— Selected text —

Step 2: Verify User Accounts and Groups in CDH 5 Due to Security
CDH 5 introduces a new version of MapReduce: MapReduce 2.0 (MRv2) built on the YARN framework. In this document, we refer to this new version as YARN. CDH 5 also provides an implementation of the previous version of MapReduce, referred to as MRv1 in this document.
- If you are using MRv1, see Step 2a (MRv1 only): Verify User Accounts and Groups in MRv1 for configuration information. Or
- If you are using YARN, see Step 2b (YARN only): Verify User Accounts and Groups in YARN for configuration information.
Step 2a (MRv1 only): Verify User Accounts and Groups in MRv1
If you are using YARN, skip this step and proceed to Step 2b (YARN only): Verify User Accounts and Groups in YARN.
During CDH 5 package installation of MRv1, the following Unix user accounts are automatically created to support security:
This User |
Runs These Hadoop Programs |
---|---|
hdfs |
HDFS: NameNode, DataNodes, Secondary NameNode (or Standby NameNode if you are using HA) |
mapred |
MRv1: JobTracker and TaskTrackers |
The hdfs user also acts as the HDFS superuser.

— Exercise description —
Carry on the guide to CDH 5 user accounts and groups from its last sentence. The lines after this are separate material and are unrelated to the CDH 5 user accounts guide.

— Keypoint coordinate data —
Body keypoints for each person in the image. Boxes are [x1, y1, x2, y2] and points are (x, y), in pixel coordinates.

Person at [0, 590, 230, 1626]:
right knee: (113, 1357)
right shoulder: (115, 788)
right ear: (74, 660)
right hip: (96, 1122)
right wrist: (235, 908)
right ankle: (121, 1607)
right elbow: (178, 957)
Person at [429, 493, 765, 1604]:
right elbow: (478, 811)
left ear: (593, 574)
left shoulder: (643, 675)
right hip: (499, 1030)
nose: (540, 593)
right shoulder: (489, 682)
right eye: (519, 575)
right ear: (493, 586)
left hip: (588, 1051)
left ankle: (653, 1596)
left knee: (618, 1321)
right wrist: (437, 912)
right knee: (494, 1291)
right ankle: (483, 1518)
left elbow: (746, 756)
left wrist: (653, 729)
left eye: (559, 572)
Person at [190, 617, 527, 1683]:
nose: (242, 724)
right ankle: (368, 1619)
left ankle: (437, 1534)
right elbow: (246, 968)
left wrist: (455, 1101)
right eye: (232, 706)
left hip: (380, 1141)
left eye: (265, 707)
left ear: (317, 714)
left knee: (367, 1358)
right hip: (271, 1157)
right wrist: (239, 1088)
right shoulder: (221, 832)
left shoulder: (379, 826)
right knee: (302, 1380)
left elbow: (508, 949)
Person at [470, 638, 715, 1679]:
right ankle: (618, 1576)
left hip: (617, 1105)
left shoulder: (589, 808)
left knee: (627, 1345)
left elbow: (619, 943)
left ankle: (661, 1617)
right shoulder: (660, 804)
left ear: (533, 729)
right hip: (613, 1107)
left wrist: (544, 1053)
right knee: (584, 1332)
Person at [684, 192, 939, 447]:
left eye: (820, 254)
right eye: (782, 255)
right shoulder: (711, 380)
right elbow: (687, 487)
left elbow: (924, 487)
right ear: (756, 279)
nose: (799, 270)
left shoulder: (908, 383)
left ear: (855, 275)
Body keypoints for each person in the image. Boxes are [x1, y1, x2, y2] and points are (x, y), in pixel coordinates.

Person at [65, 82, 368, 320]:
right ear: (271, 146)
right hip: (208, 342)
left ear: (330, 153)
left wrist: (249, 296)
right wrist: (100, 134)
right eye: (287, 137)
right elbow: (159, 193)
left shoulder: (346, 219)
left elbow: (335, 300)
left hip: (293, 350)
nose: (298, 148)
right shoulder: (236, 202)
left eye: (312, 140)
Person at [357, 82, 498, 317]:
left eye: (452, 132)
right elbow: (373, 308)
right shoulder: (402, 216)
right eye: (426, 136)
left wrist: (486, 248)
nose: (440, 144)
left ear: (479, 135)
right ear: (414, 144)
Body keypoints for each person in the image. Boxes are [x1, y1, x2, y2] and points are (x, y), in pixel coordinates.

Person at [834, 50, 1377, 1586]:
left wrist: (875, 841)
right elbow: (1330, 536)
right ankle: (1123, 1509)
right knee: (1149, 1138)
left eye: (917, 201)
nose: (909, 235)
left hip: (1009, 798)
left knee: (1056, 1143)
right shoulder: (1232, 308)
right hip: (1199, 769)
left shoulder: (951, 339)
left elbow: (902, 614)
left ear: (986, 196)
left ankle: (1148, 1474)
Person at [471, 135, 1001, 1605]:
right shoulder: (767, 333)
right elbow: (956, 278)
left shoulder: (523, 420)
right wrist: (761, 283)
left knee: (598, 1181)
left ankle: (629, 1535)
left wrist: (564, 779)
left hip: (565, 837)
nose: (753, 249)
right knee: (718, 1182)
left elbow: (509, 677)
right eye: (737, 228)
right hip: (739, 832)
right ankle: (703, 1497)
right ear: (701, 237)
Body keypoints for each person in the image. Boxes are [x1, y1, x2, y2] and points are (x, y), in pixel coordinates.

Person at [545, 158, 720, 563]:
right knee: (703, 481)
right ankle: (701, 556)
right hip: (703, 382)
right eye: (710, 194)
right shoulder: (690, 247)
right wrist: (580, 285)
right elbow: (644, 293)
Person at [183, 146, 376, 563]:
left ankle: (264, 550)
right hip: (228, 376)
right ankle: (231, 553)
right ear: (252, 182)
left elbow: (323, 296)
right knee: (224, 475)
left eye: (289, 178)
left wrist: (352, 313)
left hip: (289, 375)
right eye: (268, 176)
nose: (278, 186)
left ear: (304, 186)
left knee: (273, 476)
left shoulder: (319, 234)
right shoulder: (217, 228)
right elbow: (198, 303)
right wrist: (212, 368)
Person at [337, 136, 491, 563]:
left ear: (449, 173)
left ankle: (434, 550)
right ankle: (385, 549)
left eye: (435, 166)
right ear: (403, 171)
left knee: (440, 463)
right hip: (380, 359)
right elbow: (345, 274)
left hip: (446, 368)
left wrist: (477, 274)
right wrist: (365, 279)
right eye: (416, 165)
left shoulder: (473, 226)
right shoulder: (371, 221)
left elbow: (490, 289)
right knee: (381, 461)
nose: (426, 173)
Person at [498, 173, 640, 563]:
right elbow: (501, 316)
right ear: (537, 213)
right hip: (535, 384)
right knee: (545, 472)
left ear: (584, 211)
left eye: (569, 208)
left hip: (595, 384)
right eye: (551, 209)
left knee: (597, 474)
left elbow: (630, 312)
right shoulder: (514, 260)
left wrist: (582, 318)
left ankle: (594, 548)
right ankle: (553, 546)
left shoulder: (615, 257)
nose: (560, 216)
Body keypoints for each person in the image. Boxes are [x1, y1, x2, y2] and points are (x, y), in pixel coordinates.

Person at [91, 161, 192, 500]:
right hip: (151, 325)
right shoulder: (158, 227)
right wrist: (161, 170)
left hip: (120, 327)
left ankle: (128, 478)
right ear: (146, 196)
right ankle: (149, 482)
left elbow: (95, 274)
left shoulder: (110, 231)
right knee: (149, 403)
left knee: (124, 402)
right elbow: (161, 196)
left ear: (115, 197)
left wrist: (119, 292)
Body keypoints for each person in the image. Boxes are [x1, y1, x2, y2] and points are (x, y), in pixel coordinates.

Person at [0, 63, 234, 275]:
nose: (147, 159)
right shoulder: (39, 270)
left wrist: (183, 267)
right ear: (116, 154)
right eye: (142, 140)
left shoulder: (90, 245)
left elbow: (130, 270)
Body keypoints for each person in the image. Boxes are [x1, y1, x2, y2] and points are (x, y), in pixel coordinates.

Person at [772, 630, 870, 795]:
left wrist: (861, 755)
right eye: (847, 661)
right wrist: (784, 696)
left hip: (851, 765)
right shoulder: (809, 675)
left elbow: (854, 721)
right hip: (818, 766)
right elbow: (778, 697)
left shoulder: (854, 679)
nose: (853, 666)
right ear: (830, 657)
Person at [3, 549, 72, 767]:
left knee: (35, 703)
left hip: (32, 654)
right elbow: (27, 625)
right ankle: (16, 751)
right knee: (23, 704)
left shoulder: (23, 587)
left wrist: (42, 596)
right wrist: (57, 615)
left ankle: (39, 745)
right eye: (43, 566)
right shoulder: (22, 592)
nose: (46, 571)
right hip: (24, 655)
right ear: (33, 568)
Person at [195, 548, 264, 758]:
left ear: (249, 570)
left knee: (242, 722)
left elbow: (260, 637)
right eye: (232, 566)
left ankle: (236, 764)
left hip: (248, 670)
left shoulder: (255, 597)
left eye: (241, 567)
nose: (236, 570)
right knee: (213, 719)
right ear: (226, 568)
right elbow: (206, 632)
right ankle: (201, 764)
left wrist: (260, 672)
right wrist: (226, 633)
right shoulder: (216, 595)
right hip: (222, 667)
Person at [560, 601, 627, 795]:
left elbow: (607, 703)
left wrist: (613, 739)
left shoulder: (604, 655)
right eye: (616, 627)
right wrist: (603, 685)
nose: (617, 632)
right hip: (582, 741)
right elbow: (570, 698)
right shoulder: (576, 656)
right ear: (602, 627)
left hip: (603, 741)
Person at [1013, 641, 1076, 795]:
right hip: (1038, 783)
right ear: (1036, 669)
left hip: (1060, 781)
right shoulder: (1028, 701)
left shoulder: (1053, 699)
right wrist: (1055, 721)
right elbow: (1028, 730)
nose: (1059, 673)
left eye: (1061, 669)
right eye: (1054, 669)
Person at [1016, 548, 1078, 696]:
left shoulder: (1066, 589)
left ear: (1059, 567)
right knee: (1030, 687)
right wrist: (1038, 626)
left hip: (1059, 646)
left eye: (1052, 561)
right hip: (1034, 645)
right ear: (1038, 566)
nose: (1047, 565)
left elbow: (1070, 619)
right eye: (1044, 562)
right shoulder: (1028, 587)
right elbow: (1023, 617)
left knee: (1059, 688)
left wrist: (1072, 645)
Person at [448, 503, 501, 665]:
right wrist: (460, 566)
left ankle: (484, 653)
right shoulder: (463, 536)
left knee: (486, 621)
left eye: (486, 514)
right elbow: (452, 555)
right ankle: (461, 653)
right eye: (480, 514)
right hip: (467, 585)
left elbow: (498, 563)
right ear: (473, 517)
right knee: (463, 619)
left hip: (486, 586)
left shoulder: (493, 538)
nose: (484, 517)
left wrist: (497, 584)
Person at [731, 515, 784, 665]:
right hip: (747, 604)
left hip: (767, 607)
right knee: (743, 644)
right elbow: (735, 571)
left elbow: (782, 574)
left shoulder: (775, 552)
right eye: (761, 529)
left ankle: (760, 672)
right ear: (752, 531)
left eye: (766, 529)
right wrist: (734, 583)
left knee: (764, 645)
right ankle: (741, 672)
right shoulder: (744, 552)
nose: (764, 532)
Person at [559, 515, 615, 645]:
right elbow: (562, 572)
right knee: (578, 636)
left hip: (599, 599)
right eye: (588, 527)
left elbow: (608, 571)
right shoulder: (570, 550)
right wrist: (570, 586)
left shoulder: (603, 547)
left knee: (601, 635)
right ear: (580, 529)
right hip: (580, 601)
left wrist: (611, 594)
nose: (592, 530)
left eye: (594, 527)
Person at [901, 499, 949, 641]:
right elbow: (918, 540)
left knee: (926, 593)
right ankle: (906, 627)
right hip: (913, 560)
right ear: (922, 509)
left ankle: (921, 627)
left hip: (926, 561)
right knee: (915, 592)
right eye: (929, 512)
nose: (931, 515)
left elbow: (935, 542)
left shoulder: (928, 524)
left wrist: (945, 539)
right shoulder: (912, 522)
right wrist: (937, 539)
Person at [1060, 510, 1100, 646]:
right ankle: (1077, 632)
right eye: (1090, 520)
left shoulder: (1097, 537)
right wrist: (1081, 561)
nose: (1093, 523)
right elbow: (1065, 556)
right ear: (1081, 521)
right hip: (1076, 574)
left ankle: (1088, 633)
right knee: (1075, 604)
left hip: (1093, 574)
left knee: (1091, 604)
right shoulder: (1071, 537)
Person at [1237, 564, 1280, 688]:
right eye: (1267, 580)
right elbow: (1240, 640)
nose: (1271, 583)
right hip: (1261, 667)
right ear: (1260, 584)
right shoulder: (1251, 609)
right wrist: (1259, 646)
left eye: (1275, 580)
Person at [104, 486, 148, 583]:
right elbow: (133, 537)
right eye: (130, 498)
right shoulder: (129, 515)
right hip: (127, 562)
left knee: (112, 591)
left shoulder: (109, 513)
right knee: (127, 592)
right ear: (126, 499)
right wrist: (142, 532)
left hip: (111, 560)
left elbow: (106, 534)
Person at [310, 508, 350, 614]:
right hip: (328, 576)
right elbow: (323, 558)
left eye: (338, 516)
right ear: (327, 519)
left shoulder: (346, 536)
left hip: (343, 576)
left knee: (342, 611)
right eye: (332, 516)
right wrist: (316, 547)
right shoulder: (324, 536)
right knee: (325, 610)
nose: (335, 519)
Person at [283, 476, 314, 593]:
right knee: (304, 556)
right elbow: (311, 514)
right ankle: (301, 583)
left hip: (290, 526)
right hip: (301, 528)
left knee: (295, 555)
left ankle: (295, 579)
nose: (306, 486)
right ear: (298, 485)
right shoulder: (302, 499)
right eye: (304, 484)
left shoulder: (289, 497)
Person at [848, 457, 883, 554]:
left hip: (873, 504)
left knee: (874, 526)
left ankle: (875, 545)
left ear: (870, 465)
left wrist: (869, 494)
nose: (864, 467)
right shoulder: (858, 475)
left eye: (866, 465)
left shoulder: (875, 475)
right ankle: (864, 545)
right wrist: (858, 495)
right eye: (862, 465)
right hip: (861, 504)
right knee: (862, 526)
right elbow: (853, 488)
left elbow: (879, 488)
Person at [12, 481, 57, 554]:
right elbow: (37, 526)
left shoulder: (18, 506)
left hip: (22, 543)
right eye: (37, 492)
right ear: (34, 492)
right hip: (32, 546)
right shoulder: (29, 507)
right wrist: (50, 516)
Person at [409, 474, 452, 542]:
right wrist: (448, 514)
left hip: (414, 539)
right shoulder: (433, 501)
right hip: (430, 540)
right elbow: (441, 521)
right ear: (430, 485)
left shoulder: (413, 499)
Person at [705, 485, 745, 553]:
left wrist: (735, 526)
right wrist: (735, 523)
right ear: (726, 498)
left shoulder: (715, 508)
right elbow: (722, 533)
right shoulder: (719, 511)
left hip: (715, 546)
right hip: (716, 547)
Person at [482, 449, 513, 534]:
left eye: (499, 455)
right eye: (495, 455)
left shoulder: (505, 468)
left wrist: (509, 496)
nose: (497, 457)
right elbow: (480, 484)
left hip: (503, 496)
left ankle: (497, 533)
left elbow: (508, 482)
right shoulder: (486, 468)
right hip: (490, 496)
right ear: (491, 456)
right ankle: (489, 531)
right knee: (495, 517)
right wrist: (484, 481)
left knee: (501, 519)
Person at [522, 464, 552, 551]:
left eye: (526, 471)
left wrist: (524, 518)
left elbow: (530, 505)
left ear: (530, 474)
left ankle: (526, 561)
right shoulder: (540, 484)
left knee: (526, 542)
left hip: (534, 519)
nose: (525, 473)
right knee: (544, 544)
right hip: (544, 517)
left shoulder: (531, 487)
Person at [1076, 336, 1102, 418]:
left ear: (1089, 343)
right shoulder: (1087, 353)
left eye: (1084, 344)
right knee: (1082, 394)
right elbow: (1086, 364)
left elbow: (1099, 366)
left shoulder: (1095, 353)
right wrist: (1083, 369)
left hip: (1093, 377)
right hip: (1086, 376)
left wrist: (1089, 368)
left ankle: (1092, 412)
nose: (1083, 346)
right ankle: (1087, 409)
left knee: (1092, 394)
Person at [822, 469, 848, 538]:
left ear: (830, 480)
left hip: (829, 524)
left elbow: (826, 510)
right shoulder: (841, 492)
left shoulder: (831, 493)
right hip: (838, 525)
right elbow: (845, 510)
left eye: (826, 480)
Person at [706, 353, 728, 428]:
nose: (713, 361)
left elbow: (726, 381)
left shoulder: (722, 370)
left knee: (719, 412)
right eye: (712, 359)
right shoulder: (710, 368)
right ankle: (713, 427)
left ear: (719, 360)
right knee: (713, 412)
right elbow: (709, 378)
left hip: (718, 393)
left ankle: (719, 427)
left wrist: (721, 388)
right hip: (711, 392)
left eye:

— Result of this task —
The hadoop user no longer exists in CDH 5. If you currently use the hadoop user to run applications as an HDFS super-user, you should instead use the new hdfs user, or create a separate Unix account for your application such as myhadoopapp.
MRv1: Directory Ownership in the Local File System
Because the HDFS and MapReduce services run as different users, you must be sure to configure the correct directory ownership of the following files on the local file system of each host:
File System |
Directory |
Owner |
Permissions |
---|---|---|---|
Local |
dfs.namenode.name.dir (dfs.name.dir is deprecated but will also work) |
hdfs:hdfs |
drwx------ |
Local |
dfs.datanode.data.dir (dfs.data.dir is deprecated but will also work) |
hdfs:hdfs |
drwx------ |
Local |
mapred.local.dir |
mapred:mapred |
drwxr-xr-x |
See also Deploying MapReduce v1 (MRv1) on a Cluster.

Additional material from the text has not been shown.